Non­fic­tion

Liv­ing in Sil­ver­a­do: Secret Jews in the Sil­ver Min­ing Towns of Colo­nial Mexico

David M. Gitlitz

January 1, 2013

In this thor­ough­ly researched work, David M. Gitlitz traces the lives and for­tunes of three clus­ters of six­teenth-cen­tu­ry cryp­to-Jews in Mex­i­co’s sil­ver min­ing towns. Pre­vi­ous stud­ies of six­teenth-cen­tu­ry Mex­i­can cryp­to-Jews focus on the mer­chant com­mu­ni­ty cen­tered in Mex­i­co City, but here Gitlitz looks beyond Mex­i­co’s major pop­u­la­tion cen­ter to explore how clan­des­tine reli­gious com­mu­ni­ties were estab­lished in the reales, the hin­ter­land min­ing camps, and how they dif­fered from those of the cap­i­tal in their strug­gles to retain their Jew­ish iden­ti­ty in a world dom­i­nat­ed eco­nom­i­cal­ly by sil­ver and reli­gious­ly by the Catholic Church.

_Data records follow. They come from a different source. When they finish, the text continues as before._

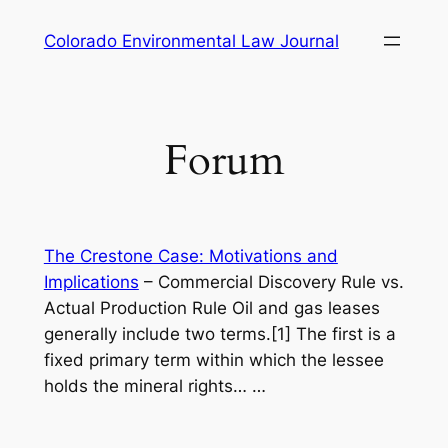
Skip
Colorado Environmental Law Journal
to
content
Forum
The Crestone Case: Motivations and
Implications
–
Commercial Discovery Rule vs.
Actual Production Rule Oil and gas leases
generally include two terms.[1] The first is a
fixed primary term within which the lessee
holds the mineral rights…
…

In Liv­ing in Sil­ver­a­do Gitlitz paints an unusu­al­ly vivid por­trait of the lives of Mex­i­co’s ear­ly set­tlers. Unlike tra­di­tion­al schol­ar­ship that has focused main­ly on macro issues of the sil­ver boom, Gitlitz close­ly ana­lyzes the com­plex work­ings of the hacien­das that mined and refined sil­ver, and in doing so he pro­vides a won­der­ful­ly detailed sense of the dai­ly expe­ri­ences of Mex­i­co’s ear­ly secret Jews.

Discussion Questions

In Liv­ing in Sil­ver­a­do: Secret Jews in the Sil­ver Min­ing Towns of Colo­nial Mex­i­co, David Gitlitz mines Inqui­si­tion­al records and oth­er sur­viv­ing archival sources in Mex­i­co and Spain to forge a detailed social his­to­ry of the six­teenth-cen­tu­ry cryp­to-Jews who were pio­neers of sil­ver min­ing in Mex­i­co. With atten­tion to detail, Gitlitz recon­structs the inter­twined lives of these indi­vid­u­als — Por­tuguese of Span­ish descent, Chris­tians of Jew­ish descent — in Mex­i­co despite inter­dic­tions against the migra­tion from Iberia of those who were not descend­ed from at least two gen­er­a­tions of Chris­tians, who gen­er­al­ly migrat­ed in hopes of strik­ing it rich. Gitlitz’s micro­his­to­ry sheds light on devel­op­ments and trans­for­ma­tions in sil­ver min­ing prac­tices, and the often iso­lat­ed and lone­ly lives of cryp­to-Jew­ish indi­vid­u­als who cast them­selves into min­ing. In doing so, this book reveals what on-the-ground prac­tices of cryp­to-Judaism looked like, who observed or cel­e­brat­ed what aspects of Judaism and in what forms, what types of reli­gious edu­ca­tion these indi­vid­u­als had and from whom, and how cryp­to-Jew­ish prac­tices var­ied with gen­der, age, and social class. Liv­ing in Sil­ver­a­do high­lights, too, the con­nec­tions that bound togeth­er cryp­to-Jew­ish min­ers, mer­chants and their fam­i­lies, and sheds light on how dense net­works of fam­i­ly rela­tion­ships both under­gird­ed cryp­to-Jew­ish prac­tices in Mex­i­co, and ulti­mate­ly exposed those prac­ti­tion­ers to the Inquisition.